From the first line to the last, restate every record word for word, leaving out the pictures.

PROVIDED RECORDS:
- Opening Delimiter -

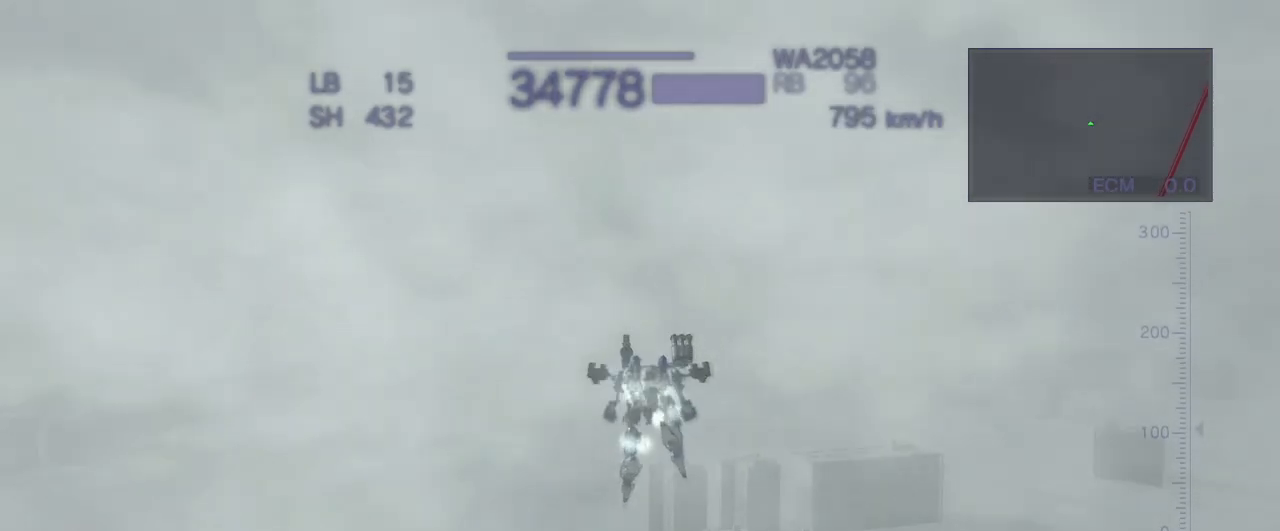
{"buttons": [], "left_stick": "up", "events": [[83, "SQUARE", "down"], [233, "SQUARE", "up"], [283, "CROSS", "up"]]}
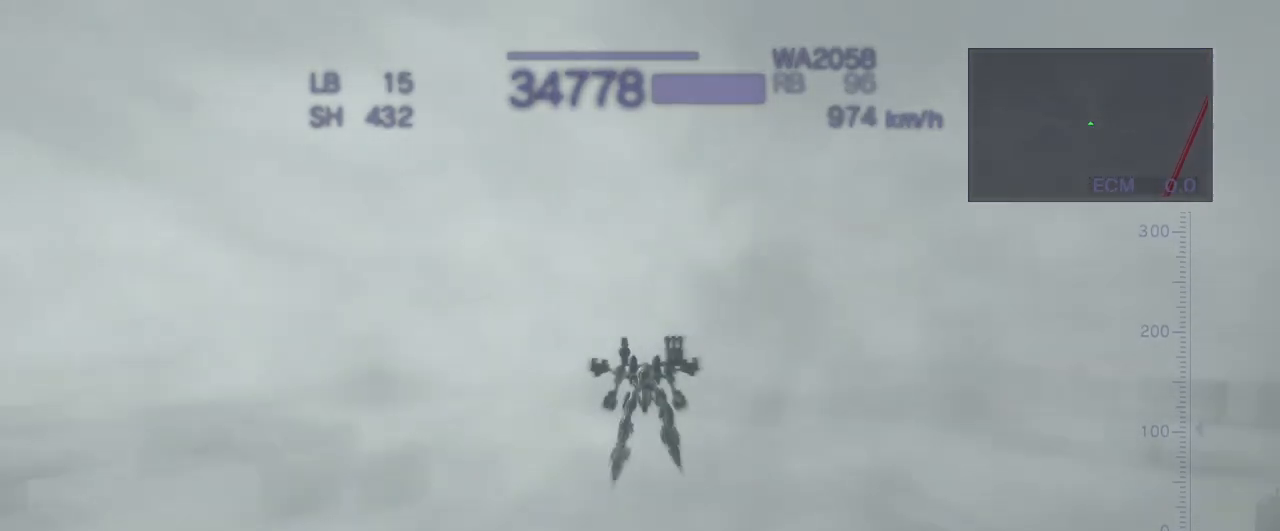
{"buttons": ["CROSS", "SQUARE"], "left_stick": "up", "events": [[117, "CROSS", "down"], [350, "SQUARE", "down"]]}
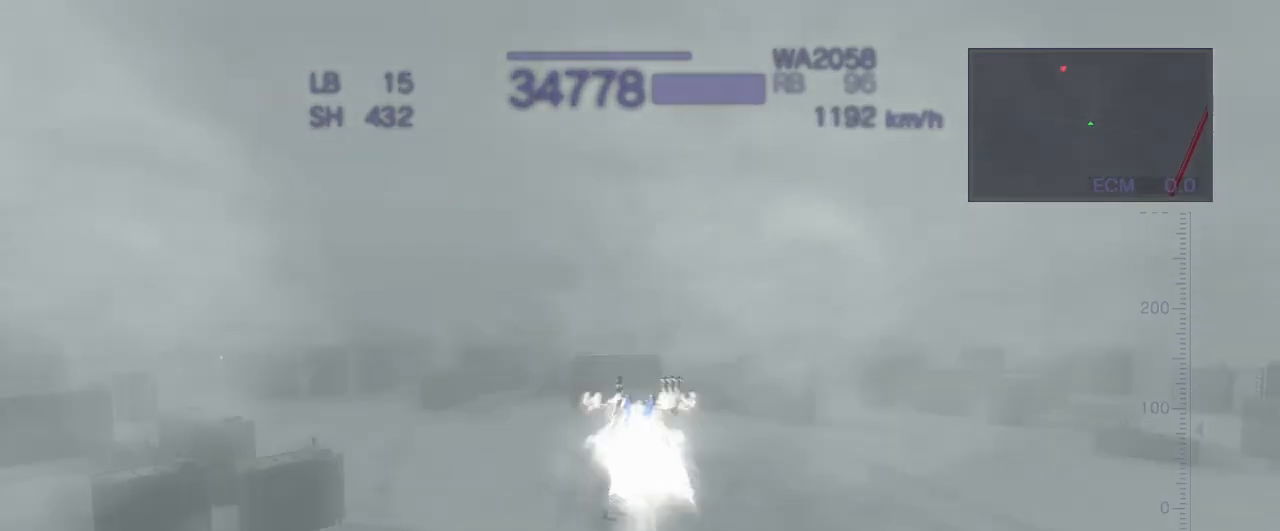
{"buttons": ["CROSS"], "left_stick": "center", "events": [[233, "SQUARE", "up"], [417, "left_stick", "center"]]}
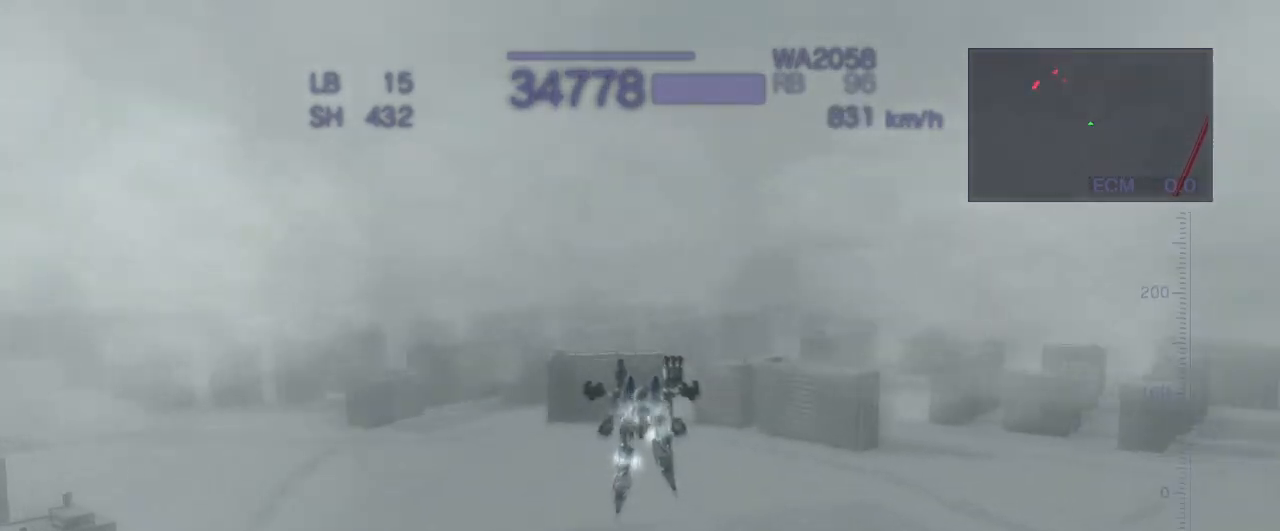
{"buttons": ["CROSS"], "left_stick": "center", "events": [[33, "left_stick", "left"], [450, "left_stick", "center"]]}
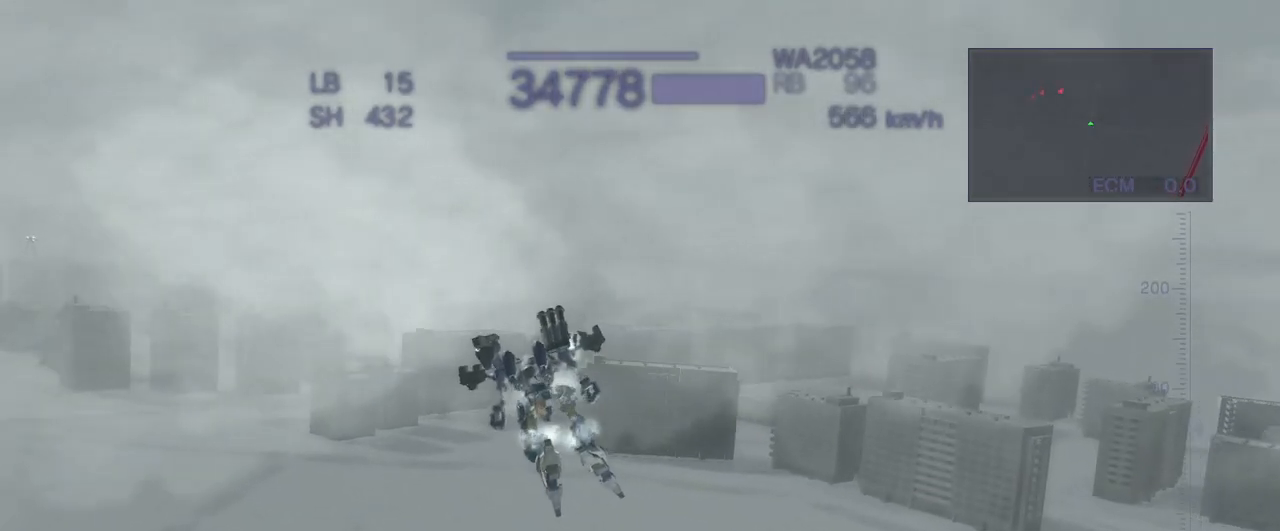
{"buttons": ["CROSS"], "left_stick": "right", "events": [[33, "TRIANGLE", "down"], [417, "left_stick", "right"], [450, "TRIANGLE", "up"]]}
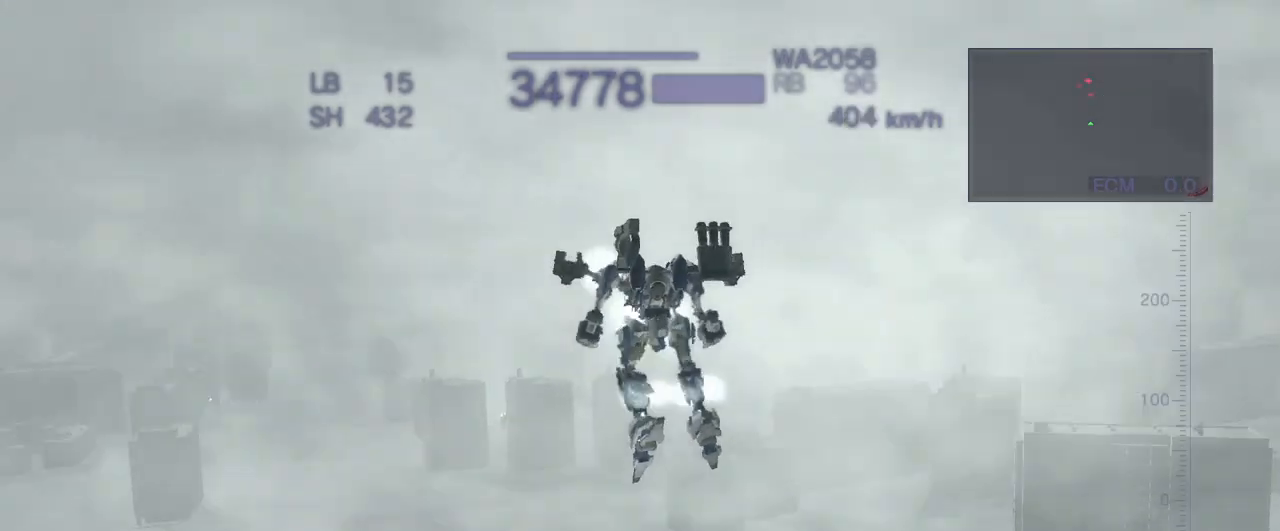
{"buttons": ["CROSS"], "left_stick": "center", "events": [[17, "CROSS", "up"], [250, "CROSS", "down"], [433, "left_stick", "center"]]}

- Closing Delimiter -

ANSWER BOX:
{"buttons": [], "left_stick": "up", "events": [[83, "SQUARE", "down"], [233, "SQUARE", "up"], [283, "CROSS", "up"]]}
{"buttons": ["CROSS", "SQUARE"], "left_stick": "up", "events": [[117, "CROSS", "down"], [350, "SQUARE", "down"]]}
{"buttons": ["CROSS"], "left_stick": "center", "events": [[233, "SQUARE", "up"], [417, "left_stick", "center"]]}
{"buttons": ["CROSS"], "left_stick": "center", "events": [[33, "left_stick", "left"], [450, "left_stick", "center"]]}
{"buttons": ["CROSS"], "left_stick": "right", "events": [[33, "TRIANGLE", "down"], [417, "left_stick", "right"], [450, "TRIANGLE", "up"]]}
{"buttons": ["CROSS"], "left_stick": "center", "events": [[17, "CROSS", "up"], [250, "CROSS", "down"], [433, "left_stick", "center"]]}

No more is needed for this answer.